Syrian forces have tortured and killed civilians in the rebellious province of Homs in an assault that indicates crimes against humanity, an international human rights group said yesterday.
Human Rights Watch called for the Arab League to suspend Syria’s membership.
Its report came as Syria yesterday faced another day of anti-government protests, which have become a weekly ritual after Friday afternoon prayers during the eight-month-old uprising.
At least 13 people died as Syrian security forces fired on anti-government protests and conducted sweeping raids, activists said.
The violence has spiked dramatically amid increasing signs that some protesters are taking up arms to protect themselves.

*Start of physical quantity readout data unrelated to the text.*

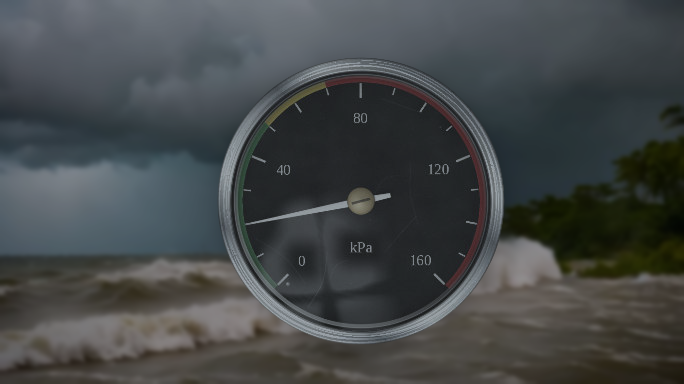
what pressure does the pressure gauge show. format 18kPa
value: 20kPa
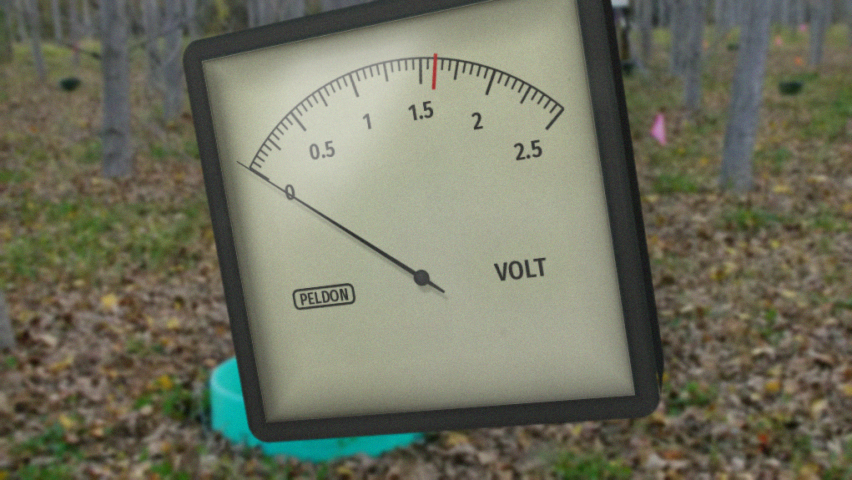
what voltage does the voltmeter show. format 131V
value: 0V
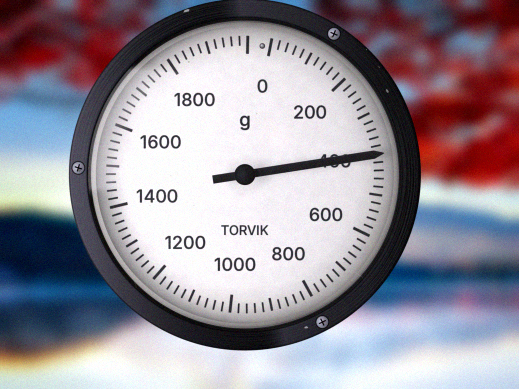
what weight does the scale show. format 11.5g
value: 400g
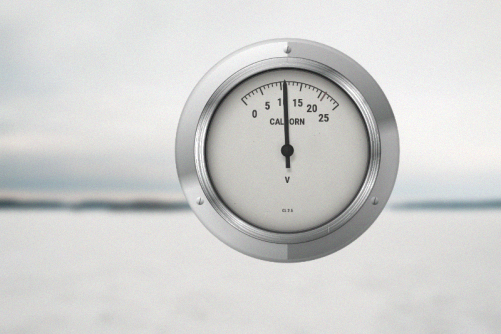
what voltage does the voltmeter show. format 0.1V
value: 11V
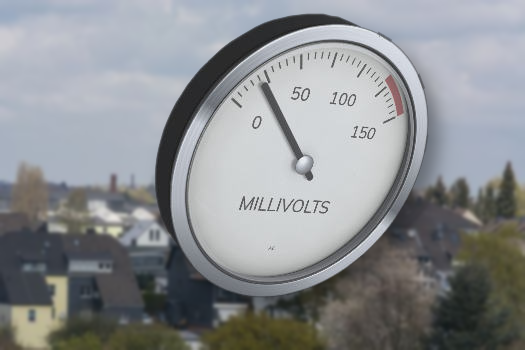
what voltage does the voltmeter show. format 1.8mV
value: 20mV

There have also been reports of intense battles between soldiers and army defectors, setting the stage for even more bloodshed.
The Arab League, which brokered a Syrian peace plan last week, scheduled an emergency meeting for today at its headquarters in Cairo to discuss the failure to stop the bloodshed.

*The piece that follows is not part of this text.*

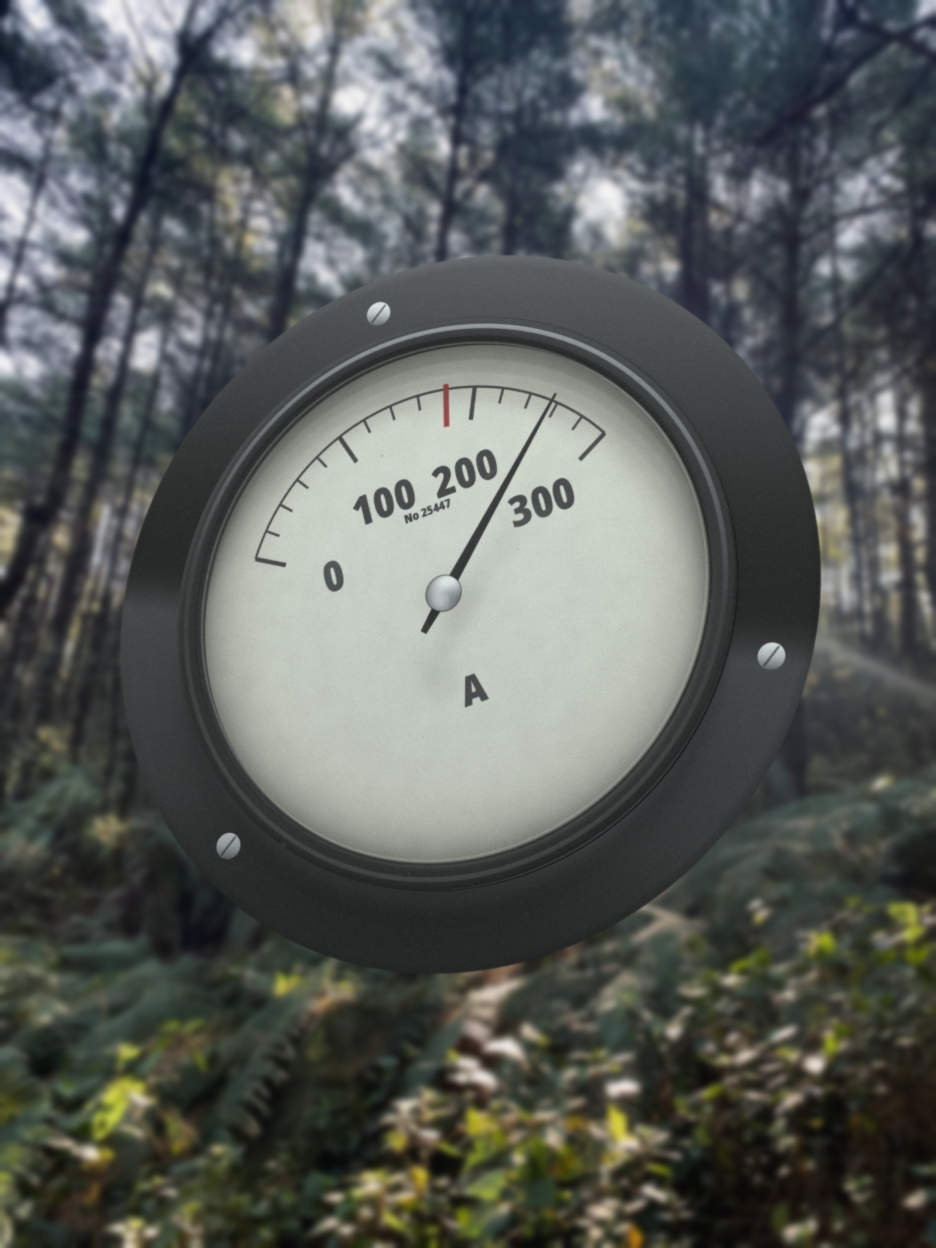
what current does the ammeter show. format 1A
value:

The UN estimates 3,500 have been killed nationwide since mid-March. Homs, Syria’s third-largest city in a province of the same name, has emerged as the epicentre of the uprising.
“Homs is a microcosm of the Syrian government’s brutality,” said Sarah Leah Whitson, Middle East director at Human Rights Watch.

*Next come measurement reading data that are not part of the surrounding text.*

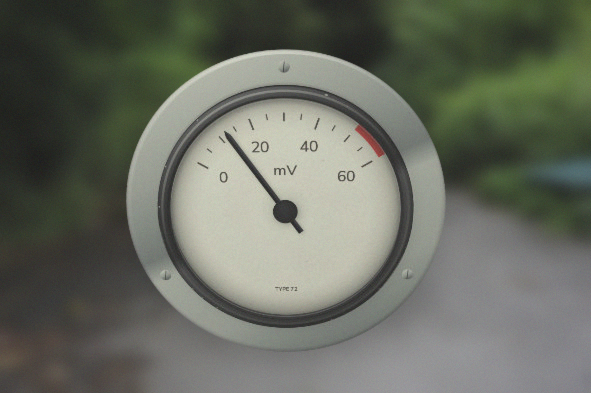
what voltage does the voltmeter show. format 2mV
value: 12.5mV
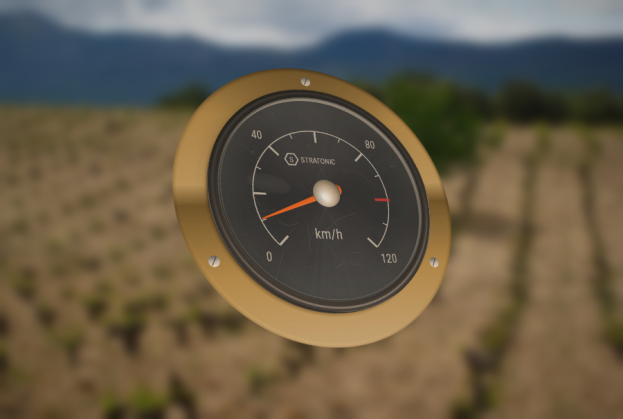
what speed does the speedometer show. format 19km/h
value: 10km/h
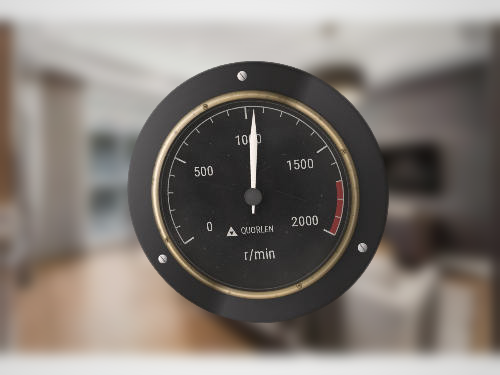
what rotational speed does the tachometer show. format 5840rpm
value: 1050rpm
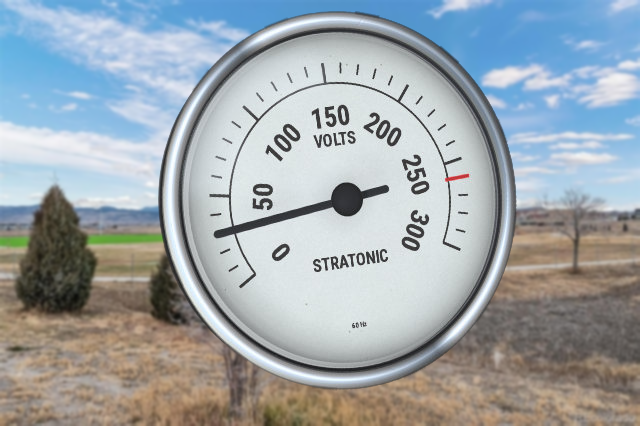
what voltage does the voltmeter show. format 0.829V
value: 30V
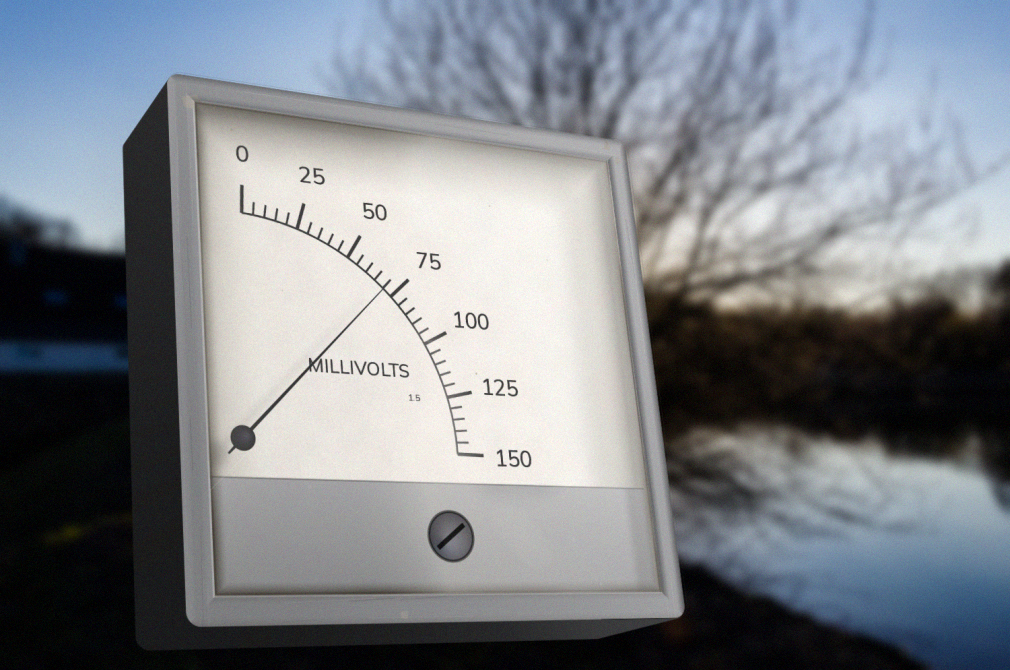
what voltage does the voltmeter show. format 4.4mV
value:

“The Arab League needs to tell President (Bashar) Assad that violating their agreement has consequences, and that it now supports Security Council action to end the carnage.”
In a 63-page report Human Rights Watch said security forces killed at least 587 civilians in Homs from mid-April to the end of August – the highest number for any single province.
It said former detainees reported torture including security forces’ use of heated metal rods, electric shocks and stress positions.
Witnesses also reported large-scale military operations during which security forces used heavy machine guns, including anti-aircraft guns mounted on armoured vehicles.
The group acknowledged that some protesters and army defectors took up arms to protect themselves – a development that some fear plays directly into the regime’s hands by giving it an excuse to use extreme violence against a mostly peaceful movement.
“Violence by protesters or defectors deserves further investigation,” the report said.
“However, these incidents by no means justify the disproportionate and systematic use of lethal force against demonstrators, which clearly exceeded any justifiable response to any threat presented by overwhelmingly unarmed crowds.”
Although the crackdown has led to broad international isolation, Assad appears to have a firm grip on power.
Sanctions are chipping away at the regime, but the economy has not collapsed. There have been defections from the army, but most appear to be low-level conscripts.
The government has largely sealed off the country from foreign journalists and prevented independent reporting.
Damascus agreed to the Arab League-brokered plan last week, but the violence only accelerated.
Yesterday, the country’s two main activist groups reported at least 10 deaths in Homs and three others in Daraa in the south and elsewhere.
Human Rights groups and activists reported protests in the Damascus suburbs, Daraa and Idlib near the Turkish border.